----- SUPPLIED DATA -----

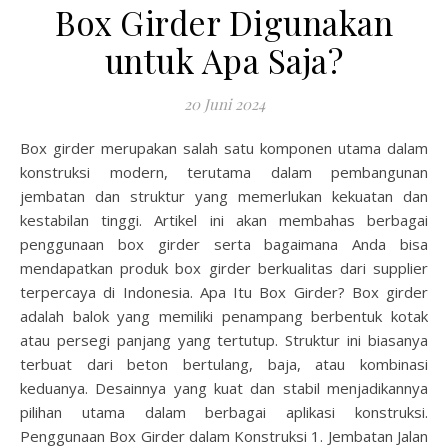
Box Girder Digunakan
untuk Apa Saja?
20 Juni 2024
Box girder merupakan salah satu komponen utama dalam
konstruksi modern, terutama dalam pembangunan
jembatan dan struktur yang memerlukan kekuatan dan
kestabilan tinggi. Artikel ini akan membahas berbagai
penggunaan box girder serta bagaimana Anda bisa
mendapatkan produk box girder berkualitas dari supplier
terpercaya di Indonesia. Apa Itu Box Girder? Box girder
adalah balok yang memiliki penampang berbentuk kotak
atau persegi panjang yang tertutup. Struktur ini biasanya
terbuat dari beton bertulang, baja, atau kombinasi
keduanya. Desainnya yang kuat dan stabil menjadikannya
pilihan utama dalam berbagai aplikasi konstruksi.
Penggunaan Box Girder dalam Konstruksi 1. Jembatan Jalan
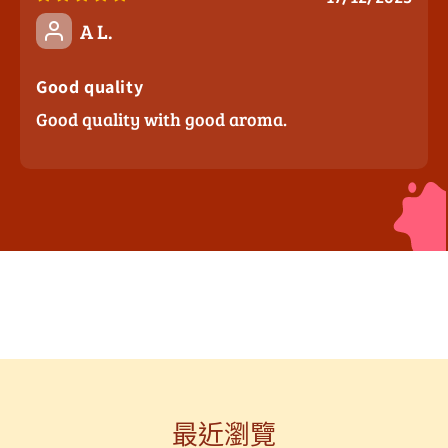
A L.
Good quality
Good quality with good aroma.
最近瀏覽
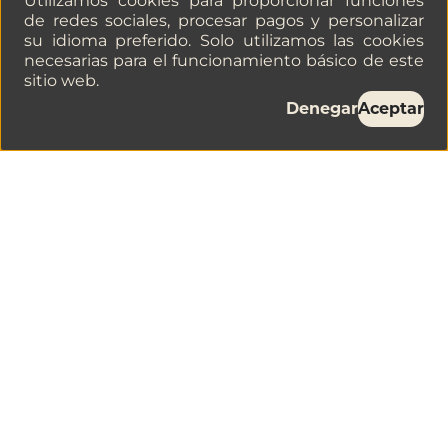
Utilizamos cookies para proporcionar funciones
de redes sociales, procesar pagos y personalizar
su idioma preferido. Solo utilizamos las cookies
necesarias para el funcionamiento básico de este
sitio web.
Denegar
Aceptar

-----

# [DESCRIPTION OF THE TASK]
Only one thing is required: an exact printout of the lines from the line containing "terpercaya di Indonesia." through the last line of the records, pictures excluded.

# [REPLY]
terpercaya di Indonesia. Apa Itu Box Girder? Box girder
adalah balok yang memiliki penampang berbentuk kotak
atau persegi panjang yang tertutup. Struktur ini biasanya
terbuat dari beton bertulang, baja, atau kombinasi
keduanya. Desainnya yang kuat dan stabil menjadikannya
pilihan utama dalam berbagai aplikasi konstruksi.
Penggunaan Box Girder dalam Konstruksi 1. Jembatan Jalan
A L.
Good quality
Good quality with good aroma.
最近瀏覽
Utilizamos cookies para proporcionar funciones
de redes sociales, procesar pagos y personalizar
su idioma preferido. Solo utilizamos las cookies
necesarias para el funcionamiento básico de este
sitio web.
Denegar
Aceptar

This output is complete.